En este documento analizo, muy esquemáticamente, las vías posibles de articulación entre movimientos sociales y partidos políticos en el mundo contemporáneo. En breve, afirmaré que dadas las características de los movimientos sociales actuales (más bien, de la movilización social) y las de los vehículos electorales hoy en boga (léase, los equivalentes funcionales de los viejos partidos políticos), dicha articulación es poco probable y, de lograrse, está destinada a la corta duración.

En función de mi conocimiento superficial sobre la realidad de los movimientos sociales, el texto se centra especialmente en analizar los desafíos que hoy enfrenta la estructuración de representación política legítima en nuestras sociedades. El resto de este artículo se estructura en torno a cinco secciones. La primera, argumenta que el caso de Perú constituye un buen heurístico para pensar el futuro de los partidos políticos en la región. La segunda, identifica una serie de factores que complican la tarea de quienes buscan crear y sostener partidos políticos programáticos e institucionalizados. La tercera sección pone en relación las dinámicas emergentes con el déficit de legitimidad que hoy enfrentan los sistemas de representación democrática en la región, y crecientemente en el mundo. Allí se argumenta que los sistemas políticos de la región enfrentan el enorme desafío de intentar generar legitimidad, lo que necesariamente supone la capacidad de sincronizar los tiempos políticos y de la política (si se quiere, los tiempos objetivos), con las necesidades subjetivas de los ciudadanos.

Finalmente, con el telón de fondo que estructuro en base a investigaciones y publicaciones previas, especulo sobre tres vías posibles de articulación entre partidos y movimientos, haciendo referencias esquemáticas a casos contemporáneos. Esquemáticamente señalo allí las principales promesas y limitantes de cada tipo. Al igual que el resto del artículo, concluyo argumentando que no hay soluciones fáciles (i.e. ajustes de los incentivos que estructuran las reglas de juego institucionales; fórmulas probadas de rearticular a partidos y movimientos sociales), en el marco de la crisis que hoy enfrenta la representación política en sociedades liberal-democráticas.

 

Perú como heurístico de un futuro «sin partidos»

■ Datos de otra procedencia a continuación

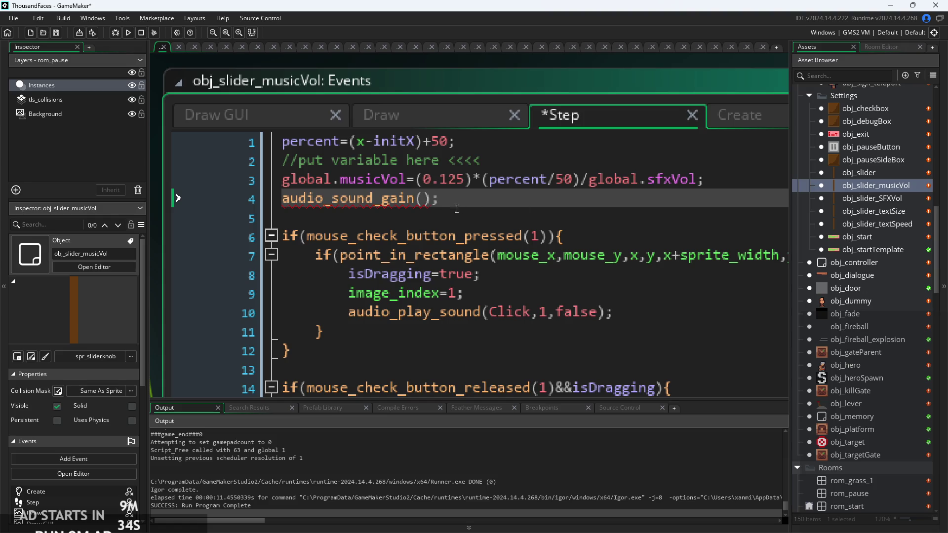
{"action": "left_click", "coordinate": [429, 207]}
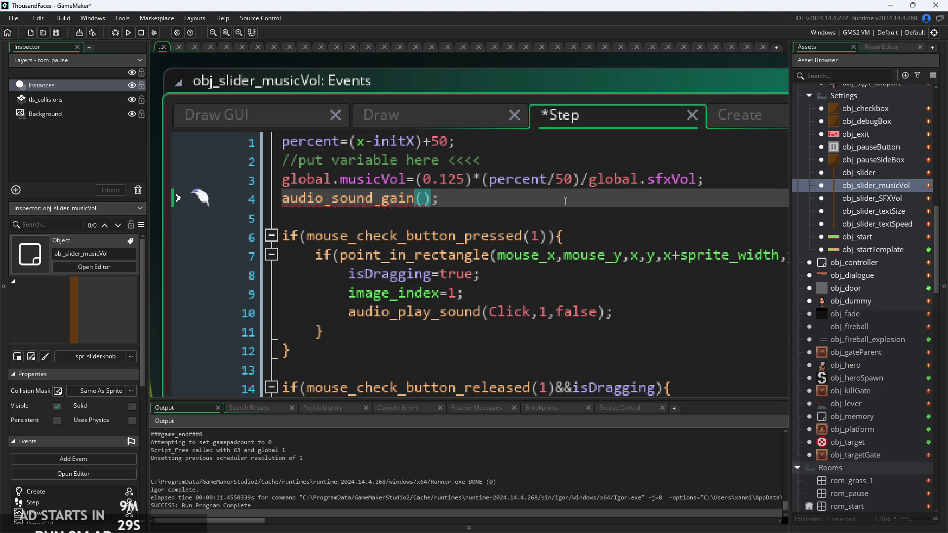
{"action": "type", "text": "global"}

Perú es tal vez el caso que ilustra mejor el fracaso de la ciencia política en dar cuenta de esta realidad. Desde la transición a la democracia (post-Fujimori) en 2000, los expertos en el sistema político peruano se han quejado de la ausencia de partidos y, como resultado de eso, del mediocre funcionamiento de la democracia (Levitsky & Cameron, 2003). Pese a ese reclamo, el Perú actual es un caso que ilustra que la democracia sí puede funcionar por muchos años, sin generar partidos políticos que sean más que una coalición ocasional de liderazgos individuales (Zavaleta, 2005). Incluso muestra que no hay incompatibilidades graves entre una democracia sin partidos y la capacidad de crecer económicamente y manejar con relativa eficiencia las finanzas estatales8.

Perú también ilustra, incluso antes de la elección parlamentaria de 2016 en la cual aumenta a niveles inauditos la fragmentación política, que el vacío de poder que genera la atomización del sistema de partidos no necesariamente conduce a la aparición de liderazgos populistas, como ha sucedido en los casos más resonantes en la región. Pero también sabemos que las democracias sin partido no están exentas de problemas institucionales serios. Solo a modo de ejemplo, identifiquemos tres que prevalecen en el Perú actual. Primero, las elecciones se definen usualmente a último minuto, en base al éxito relativo de los candidatos en las encuestas preelectorales. Ese éxito, y el fracaso de los que van quedando en el camino, define alianzas y apoyos coyunturales que terminan en movimientos electorales (muchas veces motivados por sentimientos negativos o «anti»), que definen la elección (Muñoz, 2018; Meléndez, 2019).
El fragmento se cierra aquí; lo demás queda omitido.